Some might have had a kid when they were young and weren't sure of their orientation, pressured by society, etc., but as they were, they certainly didn't act like they wanted to be mothers and didn't talk about having any children. Come to think of it, it seemed like some were loners and were more neuter than actively gay.

I met strippers that were lesbian, partners worked in the same bar. I saw "baby dykes" who were probably in their 20's who had short hair and sometimes dressed and looked just like 16 YO boys. At the same time (in bars where I saw then) they all spoke in really high girlie voices; I guess they really didn't want others to think that they were boys.

Then we can consider very poor wimyn; some may try to keep up appearances, but I think most don't have the time or money to "take a long time to get ready to go out" or have anything "nicer" to change into.

Well, just sayin' there are a wide, wide variety of wimyn, who socialize and behave in many various ways and have jobs just as varying and sometimes the same as men's jobs.

Hugs and Bright Blessings,
Renee

Ready for work, 1992. Renee_3.jpg

Hugs and Bright Blessings,
Renee

Being a woman is easier...

If being a woman was easier... most men would be wearing frocks.

I personally feel I made the step UP in live. Difficulty? Well perhaps I have a knack for it cuz it just comes naturally to me.

I know a LOT (my mother included) of women think TSs are reaching for the shitty end of the gender stick. They see male priveledge as being a higher state. I think they're deluded!

Dayna.

Wow here's a can of worms

It's come out in a number of my stories that men are competitive and women are collaborative, and before anyone comments on that, it's a generalisation.
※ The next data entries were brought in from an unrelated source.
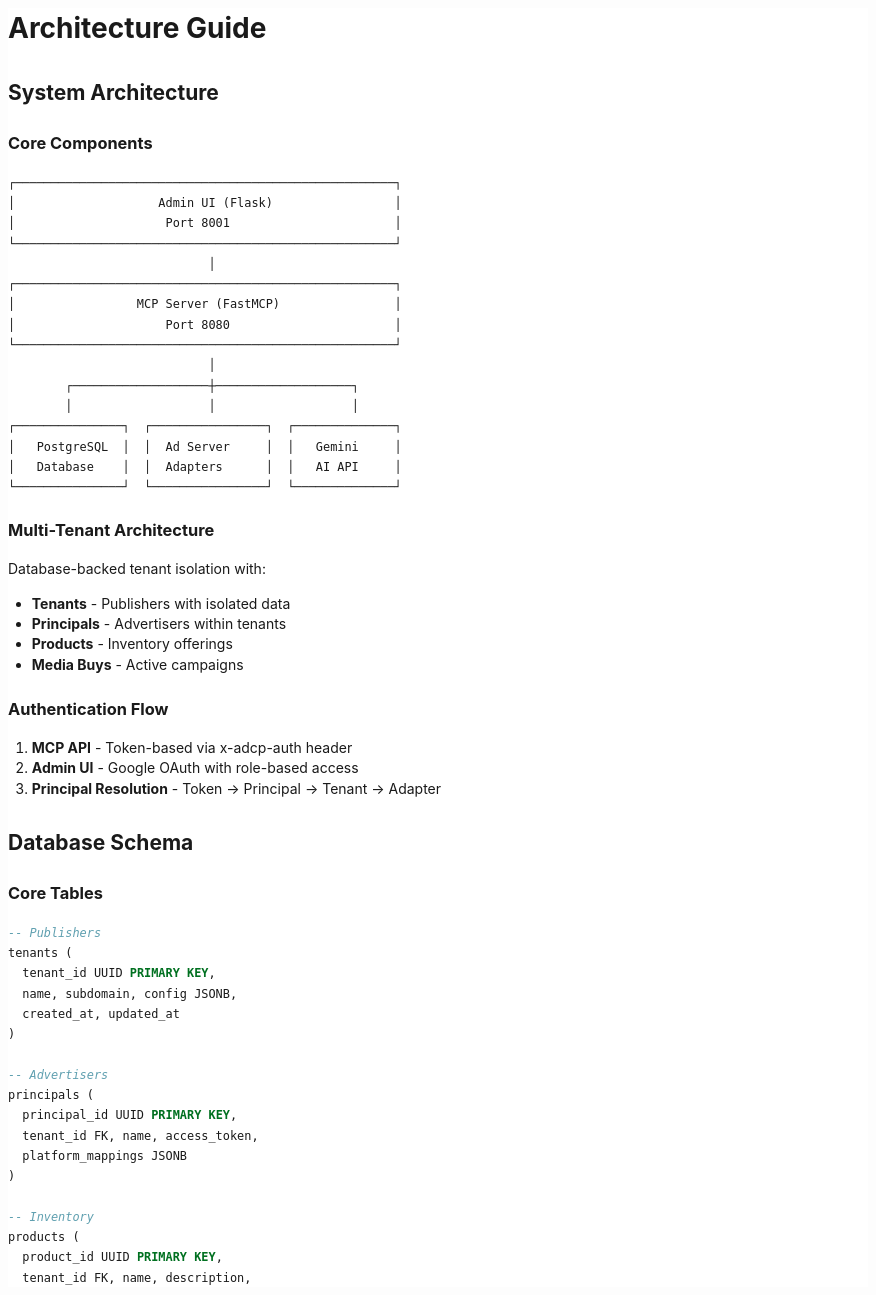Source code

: # Architecture Guide

## System Architecture

### Core Components

```
┌─────────────────────────────────────────────────────┐
│                    Admin UI (Flask)                 │
│                     Port 8001                       │
└─────────────────────────────────────────────────────┘
                            │
┌─────────────────────────────────────────────────────┐
│                 MCP Server (FastMCP)                │
│                     Port 8080                       │
└─────────────────────────────────────────────────────┘
                            │
        ┌───────────────────┼───────────────────┐
        │                   │                   │
┌───────────────┐  ┌────────────────┐  ┌──────────────┐
│   PostgreSQL  │  │  Ad Server     │  │   Gemini     │
│   Database    │  │  Adapters      │  │   AI API     │
└───────────────┘  └────────────────┘  └──────────────┘
```

### Multi-Tenant Architecture

Database-backed tenant isolation with:
- **Tenants** - Publishers with isolated data
- **Principals** - Advertisers within tenants
- **Products** - Inventory offerings
- **Media Buys** - Active campaigns

### Authentication Flow

1. **MCP API** - Token-based via x-adcp-auth header
2. **Admin UI** - Google OAuth with role-based access
3. **Principal Resolution** - Token → Principal → Tenant → Adapter

## Database Schema

### Core Tables

```sql
-- Publishers
tenants (
  tenant_id UUID PRIMARY KEY,
  name, subdomain, config JSONB,
  created_at, updated_at
)

-- Advertisers
principals (
  principal_id UUID PRIMARY KEY,
  tenant_id FK, name, access_token,
  platform_mappings JSONB
)

-- Inventory
products (
  product_id UUID PRIMARY KEY,
  tenant_id FK, name, description,
```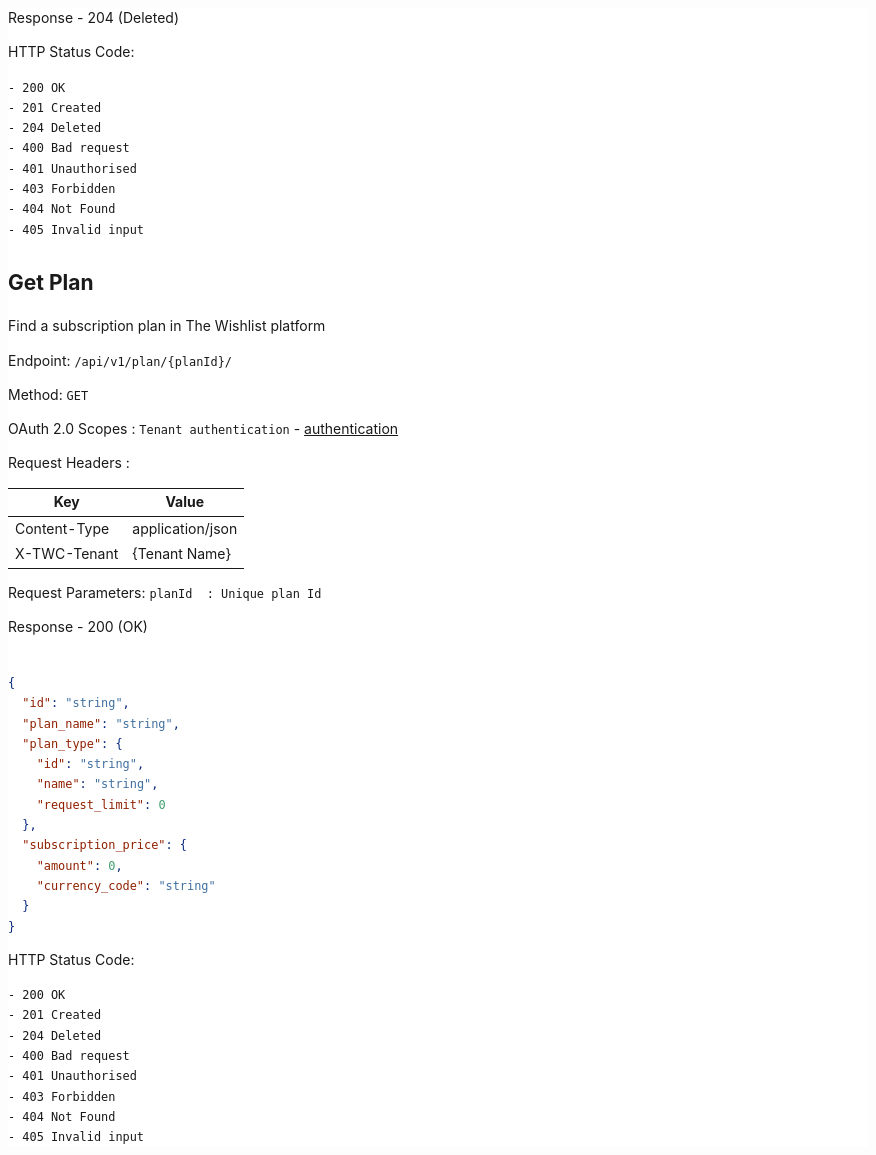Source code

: <summary>Response - 204 (Deleted)</summary> 


HTTP Status Code: 
``` 
- 200 OK
- 201 Created
- 204 Deleted
- 400 Bad request
- 401 Unauthorised
- 403 Forbidden 
- 404 Not Found
- 405 Invalid input
```



## Get Plan

Find a subscription plan in The Wishlist platform

Endpoint: ```/api/v1/plan/{planId}/```

Method: ``` GET ```

OAuth 2.0 Scopes : `Tenant authentication` - [authentication](authenticationsvcApi.md)

<summary>Request Headers : </summary>

| Key           | Value            |
|---------------|------------------|
| Content-Type  | application/json |
| X-TWC-Tenant  | {Tenant Name}    |

Request Parameters: `planId  : Unique plan Id`

<summary>Response - 200 (OK)</summary> 

```json

{
  "id": "string",
  "plan_name": "string",
  "plan_type": {
    "id": "string",
    "name": "string",
    "request_limit": 0
  },
  "subscription_price": {
    "amount": 0,
    "currency_code": "string"
  }
}
```


HTTP Status Code: 
``` 
- 200 OK
- 201 Created
- 204 Deleted
- 400 Bad request
- 401 Unauthorised
- 403 Forbidden 
- 404 Not Found
- 405 Invalid input
```
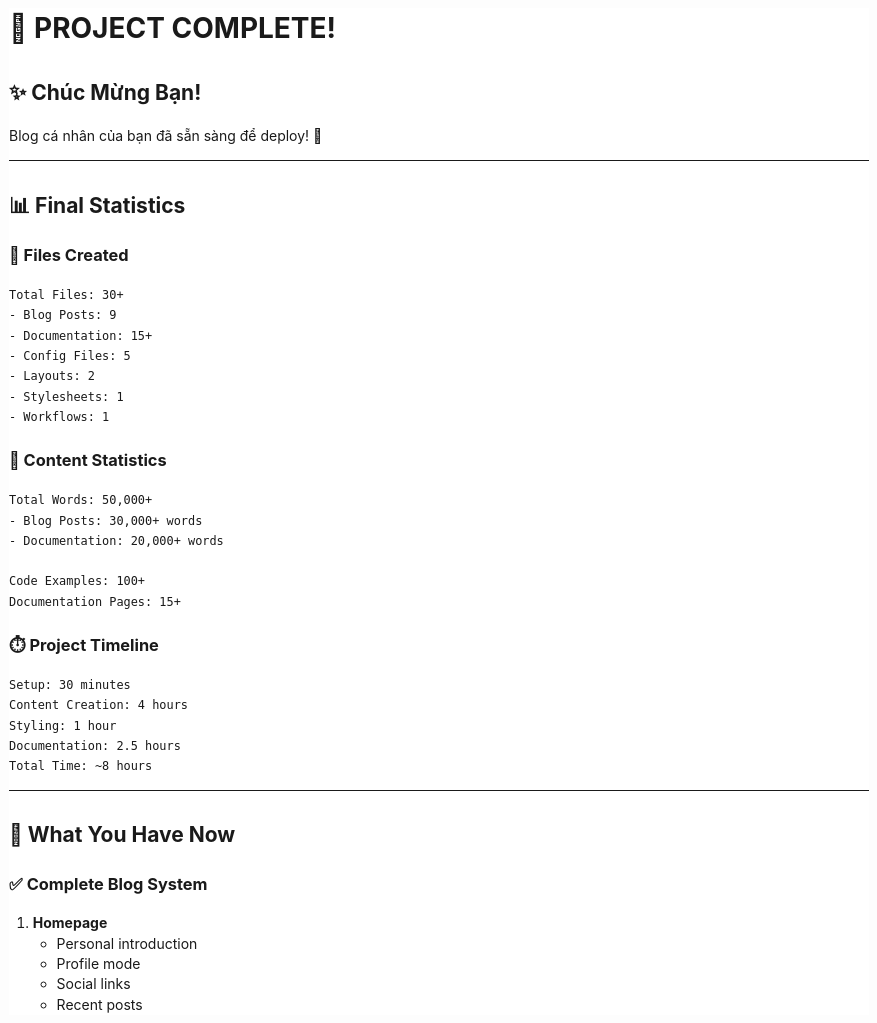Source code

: # 🎉 PROJECT COMPLETE! 

## ✨ Chúc Mừng Bạn!

Blog cá nhân của bạn đã sẵn sàng để deploy! 🚀

---

## 📊 Final Statistics

### 📁 Files Created

```
Total Files: 30+
- Blog Posts: 9
- Documentation: 15+
- Config Files: 5
- Layouts: 2
- Stylesheets: 1
- Workflows: 1
```

### 📝 Content Statistics

```
Total Words: 50,000+
- Blog Posts: 30,000+ words
- Documentation: 20,000+ words

Code Examples: 100+
Documentation Pages: 15+
```

### ⏱️ Project Timeline

```
Setup: 30 minutes
Content Creation: 4 hours
Styling: 1 hour
Documentation: 2.5 hours
Total Time: ~8 hours
```

---

## 🎯 What You Have Now

### ✅ Complete Blog System

1. **Homepage**
   - Personal introduction
   - Profile mode
   - Social links
   - Recent posts
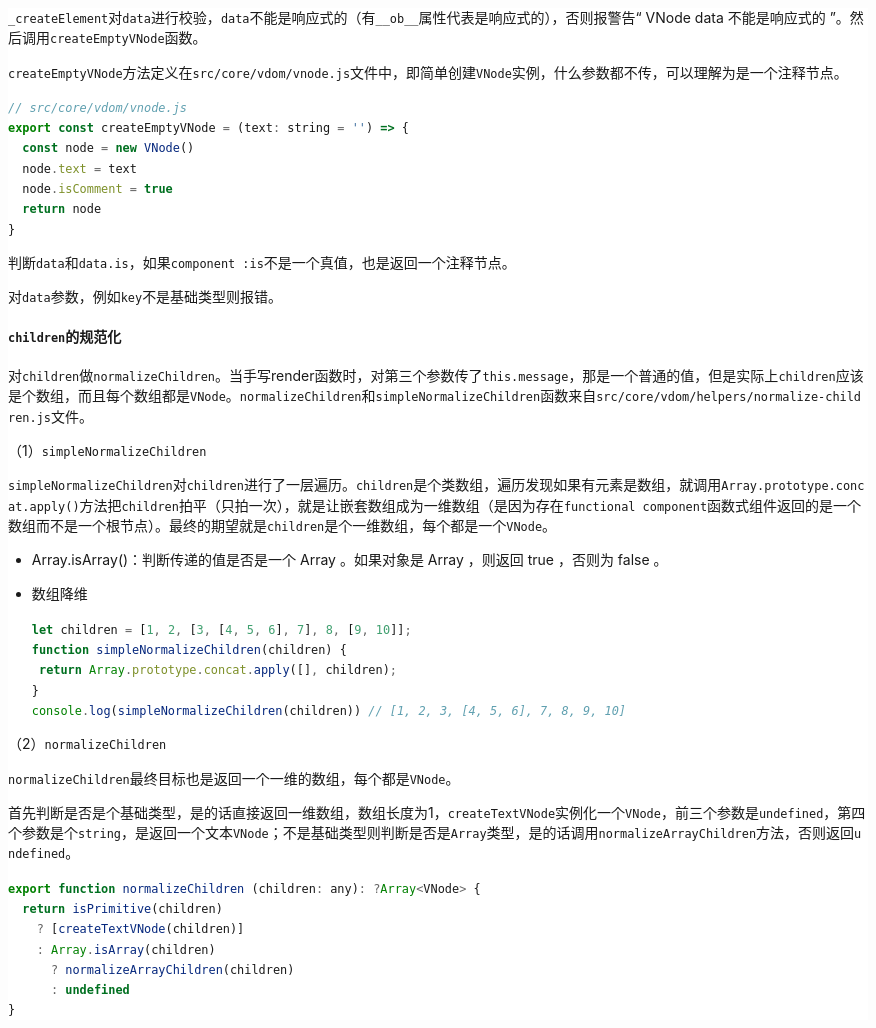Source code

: `_createElement`对`data`进行校验，`data`不能是响应式的（有`__ob__`属性代表是响应式的），否则报警告“ VNode data 不能是响应式的 ”。然后调用`createEmptyVNode`函数。

`createEmptyVNode`方法定义在`src/core/vdom/vnode.js`文件中，即简单创建`VNode`实例，什么参数都不传，可以理解为是一个注释节点。

```javascript
// src/core/vdom/vnode.js
export const createEmptyVNode = (text: string = '') => {
  const node = new VNode()
  node.text = text
  node.isComment = true
  return node
}
```

判断`data`和`data.is`，如果`component :is`不是一个真值，也是返回一个注释节点。

对`data`参数，例如`key`不是基础类型则报错。

#### `children`的规范化

对`children`做`normalizeChildren`。当手写render函数时，对第三个参数传了`this.message`，那是一个普通的值，但是实际上`children`应该是个数组，而且每个数组都是`VNode`。`normalizeChildren`和`simpleNormalizeChildren`函数来自`src/core/vdom/helpers/normalize-children.js`文件。

（1）`simpleNormalizeChildren`

`simpleNormalizeChildren`对`children`进行了一层遍历。`children`是个类数组，遍历发现如果有元素是数组，就调用`Array.prototype.concat.apply()`方法把`children`拍平（只拍一次），就是让嵌套数组成为一维数组（是因为存在`functional component`函数式组件返回的是一个数组而不是一个根节点）。最终的期望就是`children`是个一维数组，每个都是一个`VNode`。

- Array.isArray()：判断传递的值是否是一个 Array 。如果对象是 Array ，则返回 true ，否则为 false 。
- 数组降维

  ```javascript
  let children = [1, 2, [3, [4, 5, 6], 7], 8, [9, 10]];
  function simpleNormalizeChildren(children) {
   return Array.prototype.concat.apply([], children);
  }
  console.log(simpleNormalizeChildren(children)) // [1, 2, 3, [4, 5, 6], 7, 8, 9, 10]
  ```

（2）`normalizeChildren`

`normalizeChildren`最终目标也是返回一个一维的数组，每个都是`VNode`。

首先判断是否是个基础类型，是的话直接返回一维数组，数组长度为1，`createTextVNode`实例化一个`VNode`，前三个参数是`undefined`，第四个参数是个`string`，是返回一个文本`VNode`；不是基础类型则判断是否是`Array`类型，是的话调用`normalizeArrayChildren`方法，否则返回`undefined`。

```javascript
export function normalizeChildren (children: any): ?Array<VNode> {
  return isPrimitive(children)
    ? [createTextVNode(children)]
    : Array.isArray(children)
      ? normalizeArrayChildren(children)
      : undefined
}
```
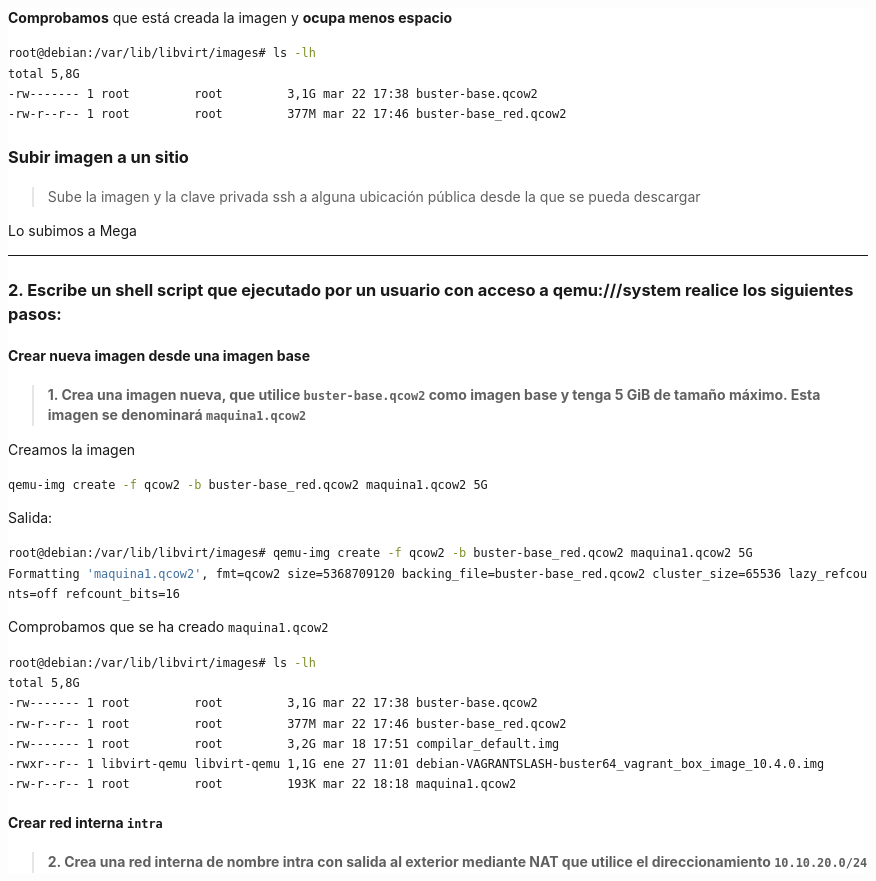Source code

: **Comprobamos** que está creada la imagen y **ocupa menos espacio**

```sh
root@debian:/var/lib/libvirt/images# ls -lh
total 5,8G
-rw------- 1 root         root         3,1G mar 22 17:38 buster-base.qcow2
-rw-r--r-- 1 root         root         377M mar 22 17:46 buster-base_red.qcow2

```

### Subir imagen a un sitio

> Sube la imagen y la clave privada ssh a alguna ubicación pública desde la que se pueda descargar 

Lo subimos a Mega
__________________________


### 2. Escribe un shell script que ejecutado por un usuario con acceso a qemu:///system realice los siguientes pasos:

#### Crear nueva imagen desde una imagen base

> **1. Crea una imagen nueva, que utilice **`buster-base.qcow2`** como imagen base y tenga 5 GiB de tamaño máximo. Esta imagen se denominará `maquina1.qcow2`**

Creamos la imagen 

```sh
qemu-img create -f qcow2 -b buster-base_red.qcow2 maquina1.qcow2 5G
```
Salida:
```sh
root@debian:/var/lib/libvirt/images# qemu-img create -f qcow2 -b buster-base_red.qcow2 maquina1.qcow2 5G
Formatting 'maquina1.qcow2', fmt=qcow2 size=5368709120 backing_file=buster-base_red.qcow2 cluster_size=65536 lazy_refcounts=off refcount_bits=16
```

Comprobamos que se ha creado `maquina1.qcow2`

```sh
root@debian:/var/lib/libvirt/images# ls -lh
total 5,8G
-rw------- 1 root         root         3,1G mar 22 17:38 buster-base.qcow2
-rw-r--r-- 1 root         root         377M mar 22 17:46 buster-base_red.qcow2
-rw------- 1 root         root         3,2G mar 18 17:51 compilar_default.img
-rwxr--r-- 1 libvirt-qemu libvirt-qemu 1,1G ene 27 11:01 debian-VAGRANTSLASH-buster64_vagrant_box_image_10.4.0.img
-rw-r--r-- 1 root         root         193K mar 22 18:18 maquina1.qcow2
```

#### Crear red interna `intra`

> **2. Crea una red interna de nombre intra con salida al exterior mediante NAT que utilice el direccionamiento `10.10.20.0/24`**
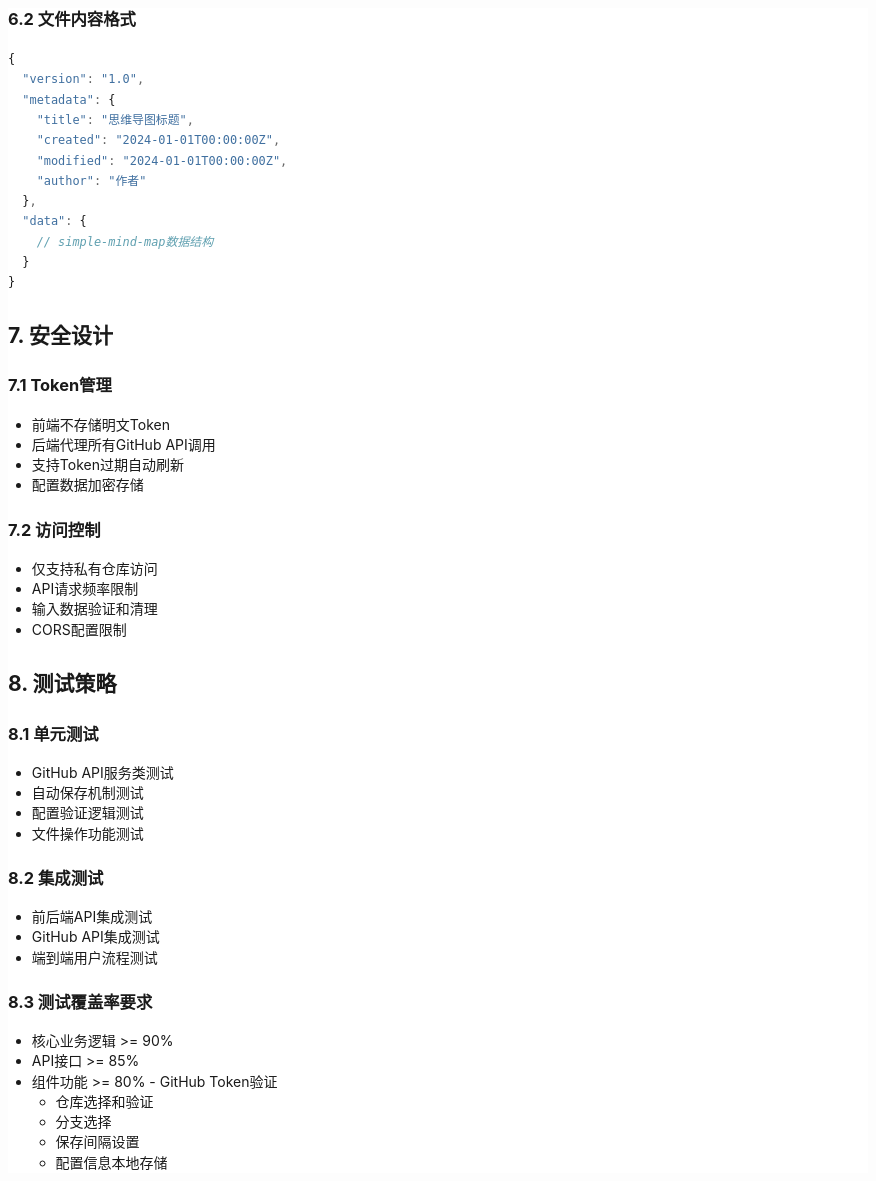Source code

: ### 6.2 文件内容格式
```javascript
{
  "version": "1.0",
  "metadata": {
    "title": "思维导图标题",
    "created": "2024-01-01T00:00:00Z",
    "modified": "2024-01-01T00:00:00Z",
    "author": "作者"
  },
  "data": {
    // simple-mind-map数据结构
  }
}
```

## 7. 安全设计

### 7.1 Token管理
- 前端不存储明文Token
- 后端代理所有GitHub API调用
- 支持Token过期自动刷新
- 配置数据加密存储

### 7.2 访问控制
- 仅支持私有仓库访问
- API请求频率限制
- 输入数据验证和清理
- CORS配置限制

## 8. 测试策略

### 8.1 单元测试
- GitHub API服务类测试
- 自动保存机制测试
- 配置验证逻辑测试
- 文件操作功能测试

### 8.2 集成测试
- 前后端API集成测试
- GitHub API集成测试
- 端到端用户流程测试

### 8.3 测试覆盖率要求
- 核心业务逻辑 >= 90%
- API接口 >= 85%
- 组件功能 >= 80%  - GitHub Token验证
  - 仓库选择和验证
  - 分支选择
  - 保存间隔设置
  - 配置信息本地存储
To fail as a man, or to be "not much of a man" as the thread title has it, means not being able or not being willing to compete with the rest of the testosterone junkies. if not able, then hopping the fence isn't going to make things better. If not willing, it could be that your mindset/outlook on life are more feminine in nature.

The defining parameters for being a woman are broader than those of being a man, because women will accept difference more readily than men. As evidence, women in male stereotype professions are still accepted as women, whereas men who take female stereotype roles are branded as sissies, pansies, poofs, faggots, traitors to their gender or worse, and are ostracised as a result. Yes women do have a tough time of it, partly because they have to deal with men who quite often can be bigger dicks than the bulge in their pants would suggest, partly because men have introduced all sorts of limitations for women (because they're competitive and need to be the best even if it means cheating), partly because they have a really confusing set of motivators to juggle in order to find their happy place. Overall though. I'd say they are better off because, generally speaking (yes another generalisation), they are better at looking out for each other than men, and no matter how complicated and tough life can be, it's always better and easier if you have someone nearby to cheer you on or offer a shoulder to cry on and a tub of chocolate ice-cream.

Personally I feel that an easier answer for most (though definitely not all) GID men would be to broaden the parameters of what it means to be a man. I'm too old and ugly to even consider crossing the gender divide, but I'd be a lot happier as a bloke if there were ways in which I could let the girl in me out from time to time without fear of some overinflated penis trying to score extra points with his mates by tearing my life apart.

Maeryn Lamonte, the girl inside

Maeryn Lamonte, the girl inside

another common usage

The other context where the phrase often comes up is as a crude reference to genital size. "I was talking to the other girls in the steno pool about Bob asking me out, but then Cyndi warned me that he's 'not much of a man,' so I called him and cancelled."